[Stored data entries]
_ _ _ _ _ _ _

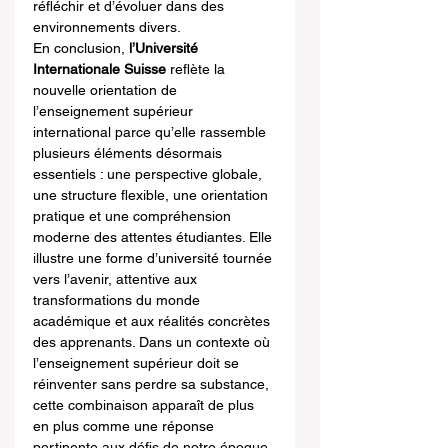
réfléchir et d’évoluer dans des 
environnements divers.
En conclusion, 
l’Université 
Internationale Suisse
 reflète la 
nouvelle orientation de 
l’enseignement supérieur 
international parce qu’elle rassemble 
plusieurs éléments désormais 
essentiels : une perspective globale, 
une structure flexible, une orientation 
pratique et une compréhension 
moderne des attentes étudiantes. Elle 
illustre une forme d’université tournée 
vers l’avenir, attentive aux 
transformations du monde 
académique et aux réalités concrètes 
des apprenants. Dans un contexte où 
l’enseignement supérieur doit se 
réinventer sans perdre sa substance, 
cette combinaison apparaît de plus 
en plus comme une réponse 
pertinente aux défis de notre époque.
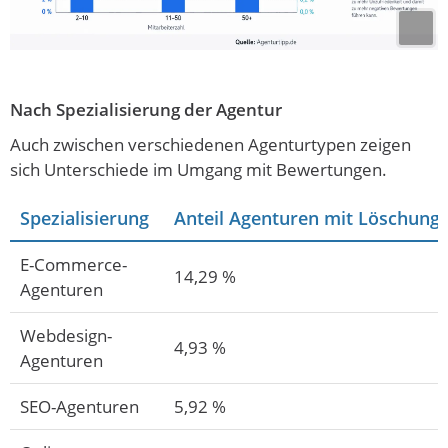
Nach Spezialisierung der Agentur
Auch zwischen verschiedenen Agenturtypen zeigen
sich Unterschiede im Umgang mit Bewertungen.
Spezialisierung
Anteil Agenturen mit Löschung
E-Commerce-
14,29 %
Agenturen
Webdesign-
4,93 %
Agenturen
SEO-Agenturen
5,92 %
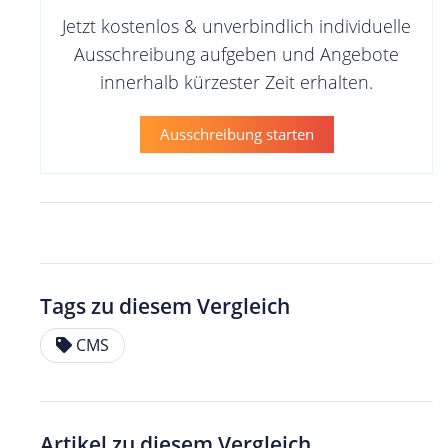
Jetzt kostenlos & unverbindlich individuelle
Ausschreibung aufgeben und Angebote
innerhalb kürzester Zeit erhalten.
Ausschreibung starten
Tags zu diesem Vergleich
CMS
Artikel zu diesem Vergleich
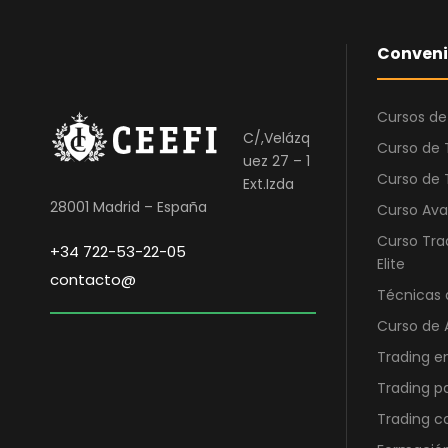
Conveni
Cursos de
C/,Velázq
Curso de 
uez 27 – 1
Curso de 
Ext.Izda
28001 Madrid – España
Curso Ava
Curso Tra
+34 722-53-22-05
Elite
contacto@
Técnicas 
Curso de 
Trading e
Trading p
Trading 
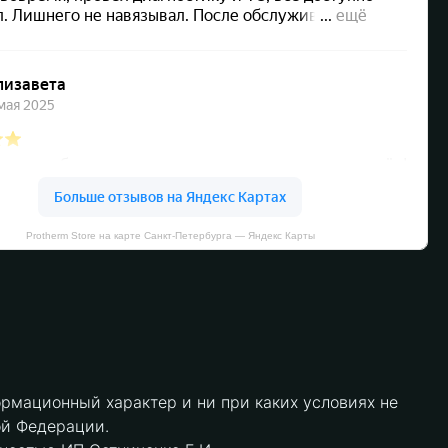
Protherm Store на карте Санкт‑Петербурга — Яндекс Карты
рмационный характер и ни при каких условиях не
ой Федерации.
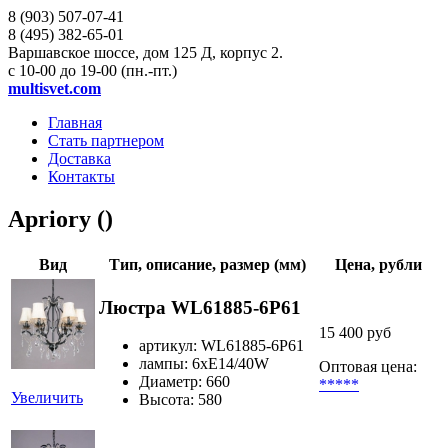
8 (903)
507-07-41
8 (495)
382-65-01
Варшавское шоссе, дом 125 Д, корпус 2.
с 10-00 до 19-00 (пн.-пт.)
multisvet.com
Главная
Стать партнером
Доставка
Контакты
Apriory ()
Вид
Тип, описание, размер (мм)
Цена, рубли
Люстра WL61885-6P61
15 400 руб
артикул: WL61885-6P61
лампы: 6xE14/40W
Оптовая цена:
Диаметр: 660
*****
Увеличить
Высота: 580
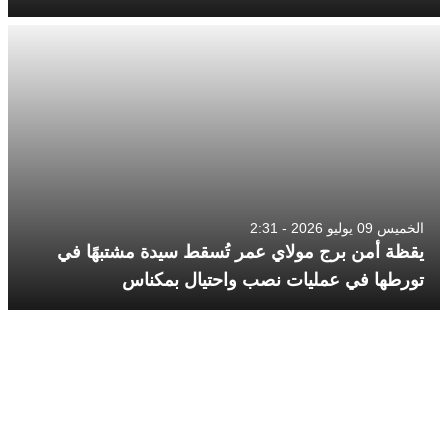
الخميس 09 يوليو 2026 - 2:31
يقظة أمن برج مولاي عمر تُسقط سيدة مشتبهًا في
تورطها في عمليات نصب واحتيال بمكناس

_ _ _ _ _ _ _

▶ **THE PROBLEM**: Edit the lines of the material starting at "الخميس 09 يوليو 2026 - 2:31" and ending at the end of the material by changing "سيدة" to "امرأة" and leaving everything else unchanged.

▶ **THE ANSWER**:
الخميس 09 يوليو 2026 - 2:31
يقظة أمن برج مولاي عمر تُسقط امرأة مشتبهًا في
تورطها في عمليات نصب واحتيال بمكناس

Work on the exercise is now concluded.